Mingolla: «Ricordo che nei miei testi scolastici si accennava appena alla potente monarchia etrusca, sviluppatasi per molte generazioni: questo ha contribuito ad accrescere quel velo di mistero che da sempre avvolge le origini di questo popolo e tu ci regali una sintesi, magistralmente organizzata, di quanto si conosce e si è dedotto (ma che anche hai dedotto in anni di studio e ricerca), facendo capire i motivi per cui volutamente quel velo di silenzio era stato calato sulla stirpe etrusca degenerando spesso in teorie fantasiose seppur suggestive. Dunque, da dove vengono gli Etruschi?».

«Ci sono varie ipotesi - risponde Grasso - quella che penso sia più credibile parla di una popolazione autoctona, una delle tante stirpi italiche che, ad un certo punto, grazie al commercio dell'ambra, si interfaccia con i Greci. Ha ragione il professor Pallottino, fondatore dell'etruscologia in Italia, quando afferma (in un'epoca, quella fascista, in cui vigeva il mito della romanità che non ammetteva l'origine dei romani da una popolazione venuta da fuori) che non è importante dove nasce una popolazione, ma dove si formano la sua cultura e le sue basi».

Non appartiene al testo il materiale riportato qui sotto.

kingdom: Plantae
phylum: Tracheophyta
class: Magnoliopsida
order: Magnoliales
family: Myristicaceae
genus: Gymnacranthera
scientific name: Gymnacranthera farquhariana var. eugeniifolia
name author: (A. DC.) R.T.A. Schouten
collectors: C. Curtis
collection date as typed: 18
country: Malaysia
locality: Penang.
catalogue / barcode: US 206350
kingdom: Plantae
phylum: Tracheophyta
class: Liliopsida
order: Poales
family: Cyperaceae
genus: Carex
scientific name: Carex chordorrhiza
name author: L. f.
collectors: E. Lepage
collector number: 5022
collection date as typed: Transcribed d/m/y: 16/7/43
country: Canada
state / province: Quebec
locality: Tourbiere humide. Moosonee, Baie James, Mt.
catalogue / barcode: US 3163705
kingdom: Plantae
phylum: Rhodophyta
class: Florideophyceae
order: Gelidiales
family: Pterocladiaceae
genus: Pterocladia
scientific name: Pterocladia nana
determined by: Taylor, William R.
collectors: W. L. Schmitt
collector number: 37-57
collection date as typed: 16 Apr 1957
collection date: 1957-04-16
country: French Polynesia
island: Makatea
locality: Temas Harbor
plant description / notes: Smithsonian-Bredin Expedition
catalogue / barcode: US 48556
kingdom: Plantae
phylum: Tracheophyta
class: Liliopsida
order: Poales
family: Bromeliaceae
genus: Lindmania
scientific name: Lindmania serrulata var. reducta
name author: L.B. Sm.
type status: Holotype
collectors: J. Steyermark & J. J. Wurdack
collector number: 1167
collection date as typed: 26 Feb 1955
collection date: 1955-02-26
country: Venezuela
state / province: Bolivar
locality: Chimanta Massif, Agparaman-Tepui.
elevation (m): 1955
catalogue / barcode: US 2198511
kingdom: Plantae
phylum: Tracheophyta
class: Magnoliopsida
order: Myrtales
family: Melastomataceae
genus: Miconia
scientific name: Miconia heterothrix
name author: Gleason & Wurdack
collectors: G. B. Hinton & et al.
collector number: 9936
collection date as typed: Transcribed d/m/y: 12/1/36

Grasso ha illustrato i principi fondamentali ed il modus vivendi di una civiltà di cui l’arte, la religione, i riti e i miti influenzarono Roma fin dalla fondazione: «Romolo tracciò il solco secondo un rituale etrusco, così come etruschi furono gli ultimi tre Re di Roma, artefici di opere imponenti come le Mura Serviane, la Cloaca Maxima, il Foro Boario e il Circo Massimo. I Romani prendono tutto dagli Etruschi, ma poi li cancellano, escluse le necropoli. Il mistero, in realtà, oggi non esiste più». Il percorso di ricerca e ricostruzione attraverso i reperti archeologici, i resti alimentari botanici e animali e anche le raffigurazioni funerarie di banchetti, hanno permesso all'autore di ricostruire idealmente l’ambiente della Tuscia e della Maremma di tremila anni fa per giungere alla lettura di una possibile e probabile struttura alimentare di quell’epoca, per cui alla domanda: "Che cosa mangiò l'Etrusco?".

Grasso replica: «A differenza dei romani, dei quali si hanno dei veri ricettari, non abbiamo nessuna fonte diretta circa la gastronomia degli Etruschi per cui non si può che preparare un'ipotesi di cucina a partire da ciò che c’era in dispensa, e questo lo si può dedurre dall’ambiente e dagli strumenti ritrovati. Mi sono fatto costruire dei tegami di bronzo e terracotta, ed ho eseguito delle preparazioni usando le fonti energetiche che potevano esistere all'epoca in cui erano poche le tecniche di cottura: si usavano due tegole in terracotta, una conca e l’altra piana, venivano create delle fornacelle con tizzoni su cui venivano adagiate padelle in bronzo. Tuttavia, per quanto si tenti le materie prime non saranno mai quelle dell'epoca, per cui quando mi invitano a una cena etrusca, non partecipo poiché è un falso ideologico! ! Meglio parlare di una cena che ricordi gli Etruschi».

Concludendo, gli Etruschi non sono mai morti e ci hanno donato un tesoro inestimabile che narra una storia, la nostra. Questo libro ci può permettere di fare un viaggio a 360° nella cultura di questo popolo oltre che provare e sperimentare alcune possibili preparazioni dell'epoca seppur con i sapori e gusti dei nostri tempi.